BEGIN

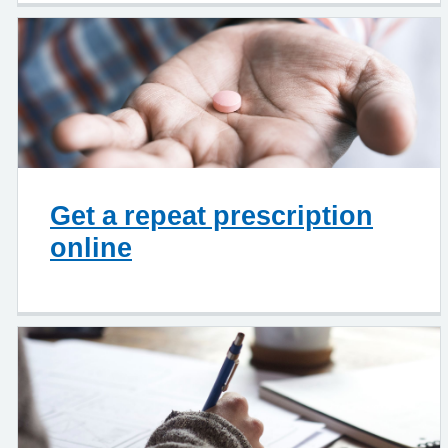
Get a repeat prescription
online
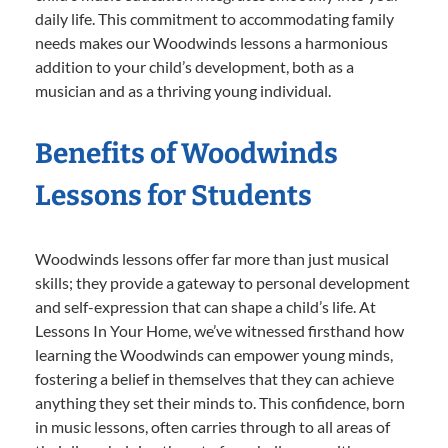
daily life. This commitment to accommodating family
needs makes our Woodwinds lessons a harmonious
addition to your child’s development, both as a
musician and as a thriving young individual.
Benefits of Woodwinds
Lessons for Students
Woodwinds lessons offer far more than just musical
skills; they provide a gateway to personal development
and self-expression that can shape a child’s life. At
Lessons In Your Home, we’ve witnessed firsthand how
learning the Woodwinds can empower young minds,
fostering a belief in themselves that they can achieve
anything they set their minds to. This confidence, born
in music lessons, often carries through to all areas of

END

■ **WHAT THE TASK REQUIRES**
Beginning with the line containing "daily life. This" and ending with the line containing "anything they set", extract those lines exactly from the listing above, and only those.

■ **ANSWER SPACE**
daily life. This commitment to accommodating family
needs makes our Woodwinds lessons a harmonious
addition to your child’s development, both as a
musician and as a thriving young individual.
Benefits of Woodwinds
Lessons for Students
Woodwinds lessons offer far more than just musical
skills; they provide a gateway to personal development
and self-expression that can shape a child’s life. At
Lessons In Your Home, we’ve witnessed firsthand how
learning the Woodwinds can empower young minds,
fostering a belief in themselves that they can achieve
anything they set their minds to. This confidence, born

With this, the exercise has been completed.